ABOUT THIS TASK:
Where a line in the records below includes "Länge", pull that line out.

[Dataset items]

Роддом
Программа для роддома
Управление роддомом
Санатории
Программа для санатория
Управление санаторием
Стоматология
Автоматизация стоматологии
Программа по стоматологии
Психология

* * *

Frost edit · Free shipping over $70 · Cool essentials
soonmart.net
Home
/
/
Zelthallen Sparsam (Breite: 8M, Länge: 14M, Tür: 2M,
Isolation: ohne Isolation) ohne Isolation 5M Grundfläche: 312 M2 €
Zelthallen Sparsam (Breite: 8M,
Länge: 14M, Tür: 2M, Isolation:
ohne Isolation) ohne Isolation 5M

SOLUTION TO THE EXERCISE:
Zelthallen Sparsam (Breite: 8M, Länge: 14M, Tür: 2M,
Länge: 14M, Tür: 2M, Isolation:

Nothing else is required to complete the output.